The tech sector has come off spectacularly just as the Isa season comes to an end with sales figures...
The tech sector has come off spectacularly just as the Isa season comes to an end with sales figures boosted by the popularity of technology funds. For those clients now worrying they have got in at the top there is some comfort to be had. The Isa money they have contributed is probably not going to hit the market for several more weeks. If the tech market doesn't shoot up in the meantime then they have inadvertently bought on a dip. If it does rebound, and there are signs that is already taking place, then at least they haven't bought into a collapsing market.
Calling the top or bottom of a market is mug's game but the volatility inherent in the tech sector means there is some merit in understanding the art of market timing.
The tech managers themselves are quite bullish and see the fall off as heralding a much needed shake out of the market. For them it is a buying opportunity and so it should be too for anyone else who believes the tech story.
While pound/cost averaging is not much use in a consistently rising bull market it certainly has more attractions in a volatile market such as that generated by the new economy stocks. As such the merits of regular savings into tech funds should not be forgotten.
For anyone who thinks they can trawl the bottom of the market and get right out at the top then the lesson seems to be it is better to play this game through investment trusts.

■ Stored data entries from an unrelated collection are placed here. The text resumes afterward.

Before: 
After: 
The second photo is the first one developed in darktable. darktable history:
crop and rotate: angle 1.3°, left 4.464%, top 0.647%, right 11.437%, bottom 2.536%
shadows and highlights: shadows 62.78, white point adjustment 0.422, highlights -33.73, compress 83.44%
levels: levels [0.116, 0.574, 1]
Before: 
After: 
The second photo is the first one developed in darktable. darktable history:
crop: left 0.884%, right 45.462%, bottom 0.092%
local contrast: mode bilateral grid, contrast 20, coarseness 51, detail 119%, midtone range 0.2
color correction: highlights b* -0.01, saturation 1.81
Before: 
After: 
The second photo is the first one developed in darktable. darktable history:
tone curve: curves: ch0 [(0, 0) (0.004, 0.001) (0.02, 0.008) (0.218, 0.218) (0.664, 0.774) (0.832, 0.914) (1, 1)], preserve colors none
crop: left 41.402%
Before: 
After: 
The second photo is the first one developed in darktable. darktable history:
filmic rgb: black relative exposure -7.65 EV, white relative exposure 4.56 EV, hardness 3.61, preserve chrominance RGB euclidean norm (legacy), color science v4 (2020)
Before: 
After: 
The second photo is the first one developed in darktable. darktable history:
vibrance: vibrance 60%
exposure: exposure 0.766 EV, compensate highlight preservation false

Henderson Technology investment trust was on a 10% discount last June according to TrustNet, from there it rose to a 20% premium during December before falling back to a 1.6% premium by the end of last week. The focus may well be on the tech stocks but in the background the old economy funds are coming back in leaps and bounds.
Perpetual, which has remained sceptical about jumping on the new economy bandwagon for the sake of it has had an extremely strong rise of late. Again, according to TrustNet figures its UK Growth unit trust saw around a 13% NAV drop between the new year and middle of February and has now recovered all of that. If the new economy can make dramatic returns then so too can the old economy. The result seems to confirm the emergence of a volatile range of new economy stocks coupled with a comeback by some of the out of favour sectors, not all of which are terminal business cases by any stretch of the imagination. No doubt a comprehensive portfolio, be it global or based solely on the UK, is going to need exposure to both.